TUI to urge members to reject Lansdowne Road pay deal

Impact urges 60,000 members to accept the proposed agreement

The Teachers Union of Ireland (TUI) is to urge its members to reject the proposed new Lansdowne Road public service pay deal in a forthcoming ballot.

The Teachers Union of Ireland (TUI) is to urge its members to reject the proposed new Lansdowne Road public service pay deal in a forthcoming ballot.

 

The Teachers Union of Ireland (TUI) is to urge its members to reject the proposed new Lansdowne Road public service pay deal in a forthcoming ballot.

The TUI has also said that it will not be bound by any aggregate vote of all public service trade unions on the proposed agreement.

Separately the the central executive of Impact, the country’s largest public service trade union, has backed the proposed new accord.

It has urged the union’s 60,000 members to accept the proposed agreement in a ballot which will get underway from next week.

Impact said that in recommending acceptance of the deal in the ballot, the union’s executive “acknowledged that the new agreement achieved the essential objective of fairness by taking a flat rate approach to pay restoration”.

“The executive further welcomed the fact that the agreement marked the first step forward on pay in the public service since emergency legislation (FEMPI) was introduced by the Government in 2009.”

It is understood that the executive of the TUI was concerned that issues such as additional hours, which members had been required to work as part of productivity measures agreed under the previous Haddington Road and Croke Park agreement, were not reversed under the proposed new accord.

TUI president Gerry Quinn said: “Research has demonstrated that our members in institutes of technology are experiencing high levels of work related stress as a result of the additional ‘flex’ hours given for the duration of the Haddington Road Agreement.

“The delivery of these two hours of lecturing requires a multiple of hours in terms of preparation and associated work.

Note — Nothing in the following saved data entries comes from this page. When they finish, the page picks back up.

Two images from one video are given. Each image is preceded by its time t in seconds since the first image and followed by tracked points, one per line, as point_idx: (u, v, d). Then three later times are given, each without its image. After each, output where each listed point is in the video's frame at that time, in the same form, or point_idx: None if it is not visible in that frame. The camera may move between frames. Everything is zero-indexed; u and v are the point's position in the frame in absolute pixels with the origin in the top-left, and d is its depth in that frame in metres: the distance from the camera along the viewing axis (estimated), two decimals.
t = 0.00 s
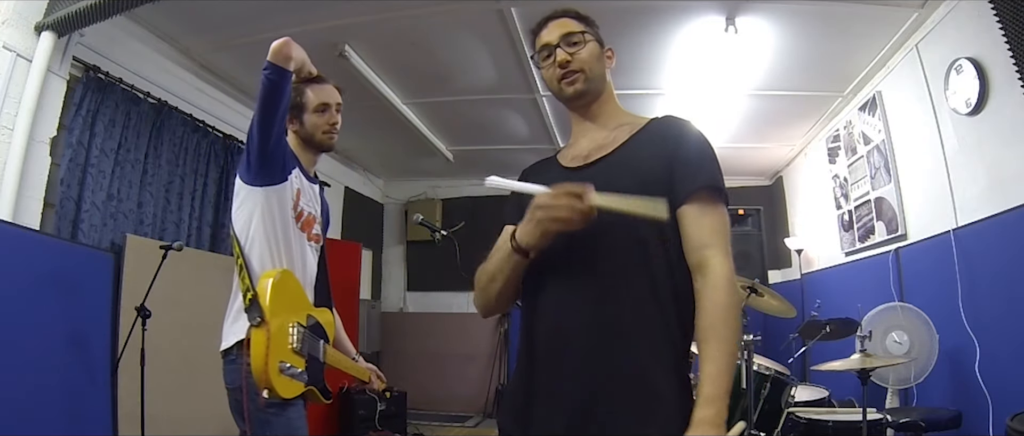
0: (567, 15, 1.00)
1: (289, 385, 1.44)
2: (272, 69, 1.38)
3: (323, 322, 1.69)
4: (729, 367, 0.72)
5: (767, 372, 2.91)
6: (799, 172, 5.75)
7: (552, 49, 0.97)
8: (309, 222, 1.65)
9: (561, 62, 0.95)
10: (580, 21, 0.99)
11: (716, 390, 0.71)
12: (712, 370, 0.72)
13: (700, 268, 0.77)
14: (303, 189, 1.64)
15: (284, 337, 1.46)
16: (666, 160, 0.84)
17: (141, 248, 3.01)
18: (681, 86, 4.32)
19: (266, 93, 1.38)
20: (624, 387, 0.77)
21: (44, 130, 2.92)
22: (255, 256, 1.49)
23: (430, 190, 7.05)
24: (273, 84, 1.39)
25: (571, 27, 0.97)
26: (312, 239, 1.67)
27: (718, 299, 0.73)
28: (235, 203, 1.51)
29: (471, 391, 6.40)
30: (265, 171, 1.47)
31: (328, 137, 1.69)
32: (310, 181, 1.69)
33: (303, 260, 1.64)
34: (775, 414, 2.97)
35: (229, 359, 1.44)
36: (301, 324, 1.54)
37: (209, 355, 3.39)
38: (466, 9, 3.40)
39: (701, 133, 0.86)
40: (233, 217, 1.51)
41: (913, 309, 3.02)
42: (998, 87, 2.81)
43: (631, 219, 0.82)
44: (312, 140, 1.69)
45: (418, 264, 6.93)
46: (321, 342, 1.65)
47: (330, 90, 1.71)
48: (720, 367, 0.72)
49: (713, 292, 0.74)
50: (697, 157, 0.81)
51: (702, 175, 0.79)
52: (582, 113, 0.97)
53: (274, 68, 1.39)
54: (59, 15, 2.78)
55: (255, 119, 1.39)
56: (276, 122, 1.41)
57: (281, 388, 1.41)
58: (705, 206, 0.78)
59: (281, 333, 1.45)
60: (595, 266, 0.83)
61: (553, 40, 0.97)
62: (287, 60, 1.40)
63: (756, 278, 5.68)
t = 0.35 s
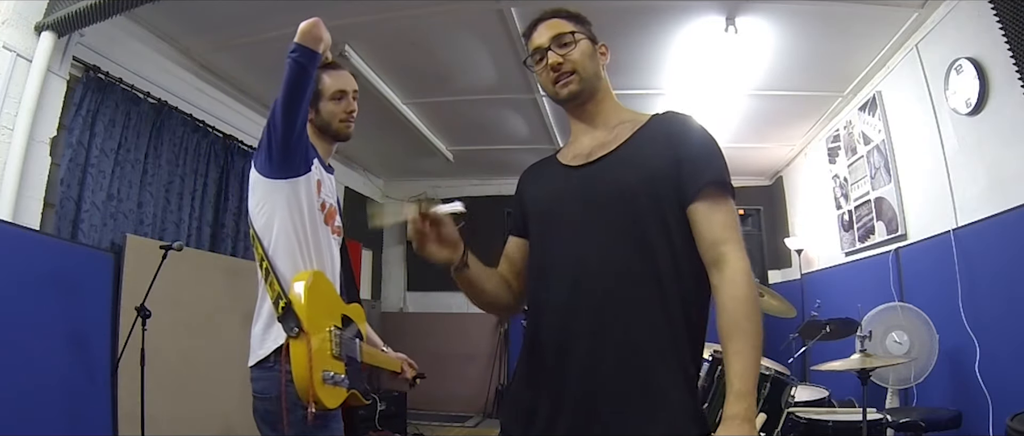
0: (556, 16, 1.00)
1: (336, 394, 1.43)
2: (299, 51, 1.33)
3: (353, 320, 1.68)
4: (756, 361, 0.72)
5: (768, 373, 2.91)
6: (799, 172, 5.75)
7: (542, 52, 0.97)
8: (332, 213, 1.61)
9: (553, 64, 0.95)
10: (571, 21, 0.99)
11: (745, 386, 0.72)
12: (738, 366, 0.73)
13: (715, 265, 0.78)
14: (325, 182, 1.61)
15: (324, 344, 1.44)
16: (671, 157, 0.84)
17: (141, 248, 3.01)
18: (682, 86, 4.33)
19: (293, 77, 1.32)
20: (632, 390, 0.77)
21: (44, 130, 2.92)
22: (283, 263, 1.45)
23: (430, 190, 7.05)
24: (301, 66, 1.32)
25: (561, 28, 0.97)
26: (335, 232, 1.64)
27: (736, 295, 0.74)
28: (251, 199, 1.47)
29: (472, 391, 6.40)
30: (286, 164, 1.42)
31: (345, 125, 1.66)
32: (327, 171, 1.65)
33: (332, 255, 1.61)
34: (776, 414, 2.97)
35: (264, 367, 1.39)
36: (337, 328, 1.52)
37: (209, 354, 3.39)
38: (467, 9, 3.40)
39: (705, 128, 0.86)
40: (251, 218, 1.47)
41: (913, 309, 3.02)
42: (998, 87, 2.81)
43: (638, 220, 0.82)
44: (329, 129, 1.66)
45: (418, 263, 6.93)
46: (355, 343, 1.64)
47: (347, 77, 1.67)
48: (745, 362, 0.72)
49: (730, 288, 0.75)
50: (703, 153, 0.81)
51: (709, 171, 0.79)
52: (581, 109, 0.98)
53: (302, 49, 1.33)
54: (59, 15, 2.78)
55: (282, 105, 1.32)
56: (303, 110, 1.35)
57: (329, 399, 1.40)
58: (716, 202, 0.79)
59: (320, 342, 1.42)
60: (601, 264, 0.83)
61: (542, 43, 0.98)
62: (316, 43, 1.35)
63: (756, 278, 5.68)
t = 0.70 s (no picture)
0: (557, 17, 1.00)
1: (346, 398, 1.42)
2: (316, 40, 1.31)
3: (368, 321, 1.68)
4: (722, 355, 0.72)
5: (767, 373, 2.91)
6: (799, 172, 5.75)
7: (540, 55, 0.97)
8: (345, 211, 1.63)
9: (550, 68, 0.95)
10: (571, 22, 0.99)
11: (708, 380, 0.71)
12: (705, 359, 0.72)
13: (702, 258, 0.77)
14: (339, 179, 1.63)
15: (333, 346, 1.44)
16: (664, 152, 0.84)
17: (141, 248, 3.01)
18: (682, 86, 4.32)
19: (307, 68, 1.31)
20: (622, 386, 0.77)
21: (44, 131, 2.91)
22: (292, 263, 1.45)
23: (430, 190, 7.05)
24: (315, 57, 1.31)
25: (558, 31, 0.96)
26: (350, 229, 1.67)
27: (718, 288, 0.74)
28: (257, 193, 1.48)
29: (472, 391, 6.40)
30: (296, 156, 1.42)
31: (358, 120, 1.68)
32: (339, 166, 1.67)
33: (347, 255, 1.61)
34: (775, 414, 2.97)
35: (276, 373, 1.41)
36: (348, 329, 1.52)
37: (209, 354, 3.39)
38: (466, 9, 3.40)
39: (700, 124, 0.85)
40: (258, 218, 1.48)
41: (913, 309, 3.02)
42: (998, 87, 2.81)
43: (631, 215, 0.82)
44: (341, 124, 1.68)
45: (418, 264, 6.93)
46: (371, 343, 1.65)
47: (358, 69, 1.67)
48: (713, 356, 0.72)
49: (712, 281, 0.75)
50: (694, 148, 0.81)
51: (699, 165, 0.78)
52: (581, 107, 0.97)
53: (317, 39, 1.31)
54: (59, 15, 2.78)
55: (295, 96, 1.32)
56: (316, 103, 1.34)
57: (339, 403, 1.39)
58: (706, 195, 0.79)
59: (330, 345, 1.42)
60: (597, 264, 0.83)
61: (540, 45, 0.98)
62: (333, 36, 1.33)
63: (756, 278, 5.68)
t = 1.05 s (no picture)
0: (574, 16, 0.99)
1: (355, 393, 1.43)
2: (307, 52, 1.27)
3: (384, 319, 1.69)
4: (704, 357, 0.72)
5: (767, 373, 2.91)
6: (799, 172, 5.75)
7: (557, 50, 0.96)
8: (357, 212, 1.63)
9: (567, 65, 0.95)
10: (584, 21, 0.99)
11: (689, 382, 0.71)
12: (688, 361, 0.72)
13: (691, 257, 0.78)
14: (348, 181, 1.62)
15: (343, 342, 1.45)
16: (661, 154, 0.84)
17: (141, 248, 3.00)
18: (682, 86, 4.32)
19: (302, 79, 1.29)
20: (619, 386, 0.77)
21: (44, 131, 2.91)
22: (302, 263, 1.47)
23: (430, 190, 7.05)
24: (309, 68, 1.28)
25: (577, 29, 0.96)
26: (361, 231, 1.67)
27: (704, 289, 0.74)
28: (273, 202, 1.47)
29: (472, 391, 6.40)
30: (301, 163, 1.41)
31: (362, 123, 1.68)
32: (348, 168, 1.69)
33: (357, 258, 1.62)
34: (773, 414, 2.95)
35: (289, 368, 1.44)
36: (359, 324, 1.53)
37: (209, 354, 3.39)
38: (466, 10, 3.40)
39: (698, 124, 0.85)
40: (274, 221, 1.49)
41: (913, 309, 3.01)
42: (998, 87, 2.81)
43: (630, 215, 0.83)
44: (344, 127, 1.67)
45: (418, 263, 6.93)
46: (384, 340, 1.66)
47: (358, 74, 1.67)
48: (695, 358, 0.72)
49: (699, 282, 0.75)
50: (692, 147, 0.81)
51: (697, 164, 0.79)
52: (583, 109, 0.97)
53: (309, 51, 1.28)
54: (60, 15, 2.78)
55: (294, 109, 1.30)
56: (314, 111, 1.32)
57: (346, 397, 1.39)
58: (699, 193, 0.79)
59: (338, 340, 1.43)
60: (592, 265, 0.83)
61: (558, 40, 0.96)
62: (325, 43, 1.30)
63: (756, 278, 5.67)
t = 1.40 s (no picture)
0: (580, 15, 0.99)
1: (354, 394, 1.47)
2: (305, 69, 1.30)
3: (393, 317, 1.71)
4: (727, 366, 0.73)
5: (767, 373, 2.91)
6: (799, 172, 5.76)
7: (562, 50, 0.96)
8: (365, 215, 1.62)
9: (572, 65, 0.94)
10: (588, 19, 0.98)
11: (717, 391, 0.72)
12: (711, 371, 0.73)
13: (701, 267, 0.79)
14: (354, 183, 1.63)
15: (341, 345, 1.50)
16: (668, 158, 0.84)
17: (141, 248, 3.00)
18: (682, 86, 4.33)
19: (303, 94, 1.31)
20: (625, 388, 0.77)
21: (44, 131, 2.91)
22: (308, 266, 1.48)
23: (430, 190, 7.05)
24: (309, 85, 1.30)
25: (582, 28, 0.96)
26: (370, 231, 1.66)
27: (717, 300, 0.75)
28: (285, 214, 1.47)
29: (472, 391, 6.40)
30: (305, 174, 1.42)
31: (367, 128, 1.68)
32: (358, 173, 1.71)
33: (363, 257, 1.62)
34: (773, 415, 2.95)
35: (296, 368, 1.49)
36: (361, 326, 1.56)
37: (209, 355, 3.39)
38: (466, 10, 3.40)
39: (701, 128, 0.86)
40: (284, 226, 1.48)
41: (913, 309, 3.01)
42: (998, 87, 2.81)
43: (636, 218, 0.82)
44: (349, 133, 1.68)
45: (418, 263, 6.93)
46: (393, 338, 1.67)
47: (364, 80, 1.69)
48: (719, 368, 0.73)
49: (712, 292, 0.76)
50: (700, 154, 0.81)
51: (705, 172, 0.79)
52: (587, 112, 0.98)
53: (308, 68, 1.30)
54: (60, 15, 2.78)
55: (298, 121, 1.32)
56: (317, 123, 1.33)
57: (343, 399, 1.44)
58: (707, 204, 0.80)
59: (336, 343, 1.48)
60: (595, 266, 0.83)
61: (563, 39, 0.96)
62: (323, 58, 1.32)
63: (756, 278, 5.68)
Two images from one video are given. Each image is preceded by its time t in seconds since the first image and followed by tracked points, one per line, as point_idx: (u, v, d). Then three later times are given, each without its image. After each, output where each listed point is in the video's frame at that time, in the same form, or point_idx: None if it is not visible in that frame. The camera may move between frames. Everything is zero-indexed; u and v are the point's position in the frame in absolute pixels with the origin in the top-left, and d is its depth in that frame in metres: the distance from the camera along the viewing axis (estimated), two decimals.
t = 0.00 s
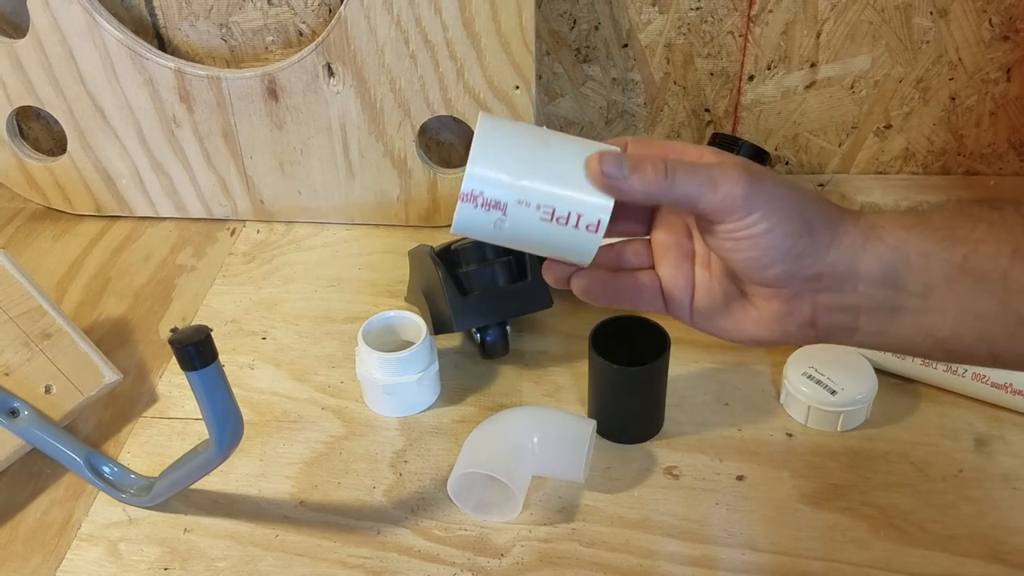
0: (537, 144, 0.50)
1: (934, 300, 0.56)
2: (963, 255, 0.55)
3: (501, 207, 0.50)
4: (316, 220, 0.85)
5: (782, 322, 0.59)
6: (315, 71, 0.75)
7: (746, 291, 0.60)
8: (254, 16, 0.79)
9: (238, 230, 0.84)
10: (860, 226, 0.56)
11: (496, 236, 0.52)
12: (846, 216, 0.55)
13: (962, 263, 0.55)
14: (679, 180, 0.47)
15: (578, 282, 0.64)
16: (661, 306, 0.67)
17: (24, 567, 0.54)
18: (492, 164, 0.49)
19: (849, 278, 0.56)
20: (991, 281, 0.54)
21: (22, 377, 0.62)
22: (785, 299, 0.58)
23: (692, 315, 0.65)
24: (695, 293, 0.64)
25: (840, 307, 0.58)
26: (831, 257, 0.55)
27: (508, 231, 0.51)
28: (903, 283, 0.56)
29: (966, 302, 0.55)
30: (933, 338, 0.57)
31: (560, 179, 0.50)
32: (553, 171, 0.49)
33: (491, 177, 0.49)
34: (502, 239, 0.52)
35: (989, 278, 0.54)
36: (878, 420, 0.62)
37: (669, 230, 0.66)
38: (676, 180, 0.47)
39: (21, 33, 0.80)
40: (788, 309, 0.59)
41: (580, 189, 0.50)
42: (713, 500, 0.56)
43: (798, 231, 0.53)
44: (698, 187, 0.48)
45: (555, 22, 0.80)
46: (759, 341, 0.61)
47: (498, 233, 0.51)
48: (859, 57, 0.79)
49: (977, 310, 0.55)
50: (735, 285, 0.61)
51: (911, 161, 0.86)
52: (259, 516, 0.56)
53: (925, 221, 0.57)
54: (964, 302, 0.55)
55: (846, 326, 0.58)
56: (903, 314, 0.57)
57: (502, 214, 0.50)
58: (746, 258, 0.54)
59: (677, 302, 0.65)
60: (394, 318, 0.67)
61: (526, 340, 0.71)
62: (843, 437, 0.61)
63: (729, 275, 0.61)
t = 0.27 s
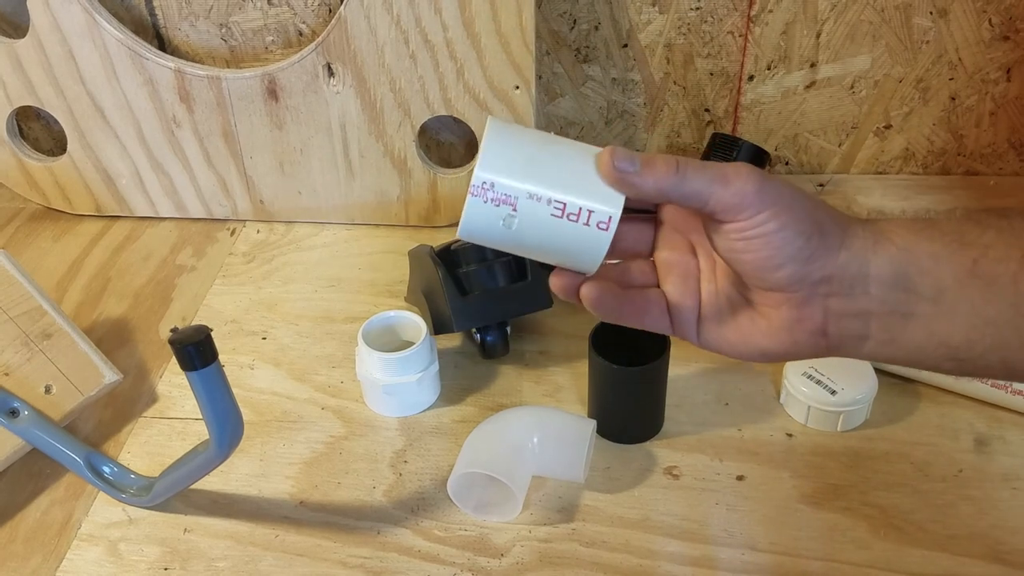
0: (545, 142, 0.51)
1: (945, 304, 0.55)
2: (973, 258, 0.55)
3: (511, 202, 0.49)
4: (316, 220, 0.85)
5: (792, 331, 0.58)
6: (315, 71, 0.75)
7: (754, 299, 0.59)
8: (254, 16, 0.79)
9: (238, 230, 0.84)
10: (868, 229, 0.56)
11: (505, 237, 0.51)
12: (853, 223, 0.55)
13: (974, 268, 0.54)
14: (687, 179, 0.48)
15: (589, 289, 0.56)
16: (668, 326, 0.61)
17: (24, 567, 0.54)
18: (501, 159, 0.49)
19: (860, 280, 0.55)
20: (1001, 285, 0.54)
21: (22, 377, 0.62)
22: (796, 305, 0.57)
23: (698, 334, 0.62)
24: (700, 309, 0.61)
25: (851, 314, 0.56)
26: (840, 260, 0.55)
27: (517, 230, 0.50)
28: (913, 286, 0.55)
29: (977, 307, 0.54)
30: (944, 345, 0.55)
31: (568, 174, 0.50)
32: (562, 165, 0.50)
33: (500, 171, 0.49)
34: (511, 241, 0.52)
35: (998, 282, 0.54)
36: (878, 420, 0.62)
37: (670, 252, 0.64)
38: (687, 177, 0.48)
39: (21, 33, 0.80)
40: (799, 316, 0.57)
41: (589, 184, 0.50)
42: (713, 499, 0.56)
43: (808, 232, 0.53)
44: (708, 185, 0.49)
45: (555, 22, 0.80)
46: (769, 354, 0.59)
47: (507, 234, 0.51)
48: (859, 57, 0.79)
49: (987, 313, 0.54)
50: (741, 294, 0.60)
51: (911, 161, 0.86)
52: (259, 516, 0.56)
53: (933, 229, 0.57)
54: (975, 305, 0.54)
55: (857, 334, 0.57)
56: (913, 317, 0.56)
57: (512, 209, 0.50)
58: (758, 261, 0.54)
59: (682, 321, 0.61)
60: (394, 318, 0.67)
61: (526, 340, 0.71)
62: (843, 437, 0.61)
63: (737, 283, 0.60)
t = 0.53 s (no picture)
0: (548, 139, 0.51)
1: (946, 306, 0.55)
2: (974, 259, 0.55)
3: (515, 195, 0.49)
4: (317, 220, 0.85)
5: (793, 333, 0.58)
6: (315, 71, 0.75)
7: (754, 302, 0.59)
8: (254, 16, 0.79)
9: (238, 230, 0.84)
10: (872, 232, 0.56)
11: (509, 234, 0.51)
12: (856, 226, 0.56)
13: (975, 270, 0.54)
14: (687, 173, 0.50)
15: (593, 292, 0.55)
16: (669, 333, 0.60)
17: (24, 567, 0.54)
18: (505, 152, 0.50)
19: (862, 281, 0.55)
20: (1003, 287, 0.54)
21: (22, 377, 0.62)
22: (798, 306, 0.57)
23: (699, 339, 0.61)
24: (701, 314, 0.61)
25: (853, 315, 0.56)
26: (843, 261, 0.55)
27: (521, 225, 0.50)
28: (914, 288, 0.55)
29: (978, 310, 0.54)
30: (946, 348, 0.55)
31: (572, 169, 0.50)
32: (566, 160, 0.50)
33: (504, 164, 0.49)
34: (515, 239, 0.51)
35: (999, 284, 0.54)
36: (878, 420, 0.62)
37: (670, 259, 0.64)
38: (688, 170, 0.50)
39: (21, 33, 0.80)
40: (800, 318, 0.57)
41: (593, 178, 0.50)
42: (713, 499, 0.56)
43: (811, 231, 0.53)
44: (709, 179, 0.50)
45: (554, 22, 0.80)
46: (769, 358, 0.59)
47: (511, 229, 0.51)
48: (859, 56, 0.79)
49: (989, 315, 0.54)
50: (742, 298, 0.60)
51: (911, 161, 0.86)
52: (259, 516, 0.56)
53: (934, 232, 0.57)
54: (977, 308, 0.54)
55: (857, 336, 0.57)
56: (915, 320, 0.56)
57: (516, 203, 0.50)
58: (760, 259, 0.55)
59: (683, 326, 0.61)
60: (394, 319, 0.67)
61: (526, 340, 0.71)
62: (843, 437, 0.61)
63: (738, 286, 0.60)
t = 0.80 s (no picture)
0: (548, 134, 0.51)
1: (947, 304, 0.55)
2: (974, 257, 0.55)
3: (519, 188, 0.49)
4: (316, 220, 0.85)
5: (793, 330, 0.58)
6: (315, 71, 0.75)
7: (754, 301, 0.60)
8: (254, 16, 0.79)
9: (238, 230, 0.84)
10: (872, 229, 0.57)
11: (511, 229, 0.50)
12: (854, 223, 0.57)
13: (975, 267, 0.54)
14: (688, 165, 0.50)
15: (595, 292, 0.54)
16: (669, 337, 0.60)
17: (24, 567, 0.54)
18: (508, 146, 0.49)
19: (862, 278, 0.56)
20: (1003, 285, 0.54)
21: (22, 377, 0.62)
22: (798, 303, 0.57)
23: (699, 340, 0.61)
24: (701, 314, 0.61)
25: (852, 313, 0.57)
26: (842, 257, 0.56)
27: (523, 219, 0.50)
28: (915, 285, 0.56)
29: (979, 307, 0.54)
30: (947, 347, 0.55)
31: (574, 163, 0.50)
32: (567, 154, 0.51)
33: (508, 157, 0.49)
34: (517, 235, 0.51)
35: (999, 282, 0.54)
36: (878, 420, 0.62)
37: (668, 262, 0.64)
38: (688, 161, 0.50)
39: (21, 33, 0.80)
40: (801, 315, 0.58)
41: (595, 171, 0.50)
42: (713, 499, 0.56)
43: (811, 225, 0.54)
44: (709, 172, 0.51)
45: (554, 22, 0.80)
46: (770, 357, 0.59)
47: (513, 224, 0.50)
48: (859, 57, 0.79)
49: (989, 312, 0.54)
50: (741, 297, 0.60)
51: (911, 161, 0.86)
52: (259, 516, 0.56)
53: (933, 229, 0.57)
54: (977, 306, 0.54)
55: (857, 334, 0.57)
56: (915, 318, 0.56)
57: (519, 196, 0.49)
58: (761, 254, 0.55)
59: (683, 327, 0.61)
60: (394, 319, 0.67)
61: (526, 340, 0.71)
62: (843, 437, 0.61)
63: (736, 286, 0.61)
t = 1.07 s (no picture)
0: (547, 129, 0.52)
1: (946, 302, 0.55)
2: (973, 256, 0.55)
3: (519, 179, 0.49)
4: (316, 220, 0.85)
5: (793, 329, 0.58)
6: (315, 71, 0.75)
7: (752, 300, 0.59)
8: (254, 16, 0.79)
9: (238, 230, 0.84)
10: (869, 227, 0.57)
11: (511, 223, 0.50)
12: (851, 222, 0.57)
13: (974, 265, 0.55)
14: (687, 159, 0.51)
15: (595, 293, 0.54)
16: (667, 340, 0.60)
17: (24, 567, 0.54)
18: (508, 137, 0.50)
19: (862, 276, 0.56)
20: (1002, 284, 0.54)
21: (22, 377, 0.62)
22: (798, 301, 0.57)
23: (698, 342, 0.61)
24: (700, 314, 0.61)
25: (852, 311, 0.57)
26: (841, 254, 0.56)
27: (524, 212, 0.50)
28: (914, 283, 0.56)
29: (978, 306, 0.54)
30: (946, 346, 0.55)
31: (573, 157, 0.51)
32: (565, 147, 0.51)
33: (507, 148, 0.49)
34: (517, 229, 0.51)
35: (999, 281, 0.54)
36: (879, 420, 0.62)
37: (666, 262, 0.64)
38: (688, 155, 0.50)
39: (21, 33, 0.80)
40: (800, 313, 0.58)
41: (594, 164, 0.51)
42: (713, 499, 0.56)
43: (810, 222, 0.54)
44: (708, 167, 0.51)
45: (554, 22, 0.80)
46: (770, 357, 0.58)
47: (514, 218, 0.50)
48: (859, 57, 0.79)
49: (989, 310, 0.54)
50: (739, 296, 0.60)
51: (911, 162, 0.86)
52: (259, 516, 0.56)
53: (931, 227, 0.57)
54: (976, 304, 0.54)
55: (857, 333, 0.57)
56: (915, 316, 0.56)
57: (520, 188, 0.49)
58: (761, 251, 0.55)
59: (682, 328, 0.61)
60: (394, 318, 0.67)
61: (526, 339, 0.71)
62: (843, 437, 0.61)
63: (734, 285, 0.61)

This imposition is disproportionate, unfair and unsustainable. It is completely unacceptable to lecturers that it would continue as part of the new proposals.”

“At second level, teachers are frustrated and disillusioned by the extra hours of bureaucracy and administration required under the Croke Park and Haddington Road agreements. Again, it is completely unacceptable that they would form part of any future agreement.”

The TUI will not be carrying out a ballot of members on the proposed deal until the autumn.

On Tuesday, higher civil and public servants said they were disappointed with the proposed new agreement.

The Association of Higher Civil and Public Servants union said its members had been treated in an “inequitable manner”.

Under the proposed deal, a planned € 1,000 salary increase in 2017 will only apply to staff earning less than € 65,000.

The Irish Times reported on Saturday that under 11th-hour revisions to the pay document put in place following talks between Ministers, original proposals to provide a € 1,000 boost to those earning more than € 65,000 in the public service in 2017 were shelved.

The association has 2,850 members - largely at assistant principal and principal officer level in the Civil Service.

The bulk of members would earn more than € 65,000.

Members of the association will benefit from pay restoration provisions contained in the previous Haddington Road agreement on public service pay and productivity.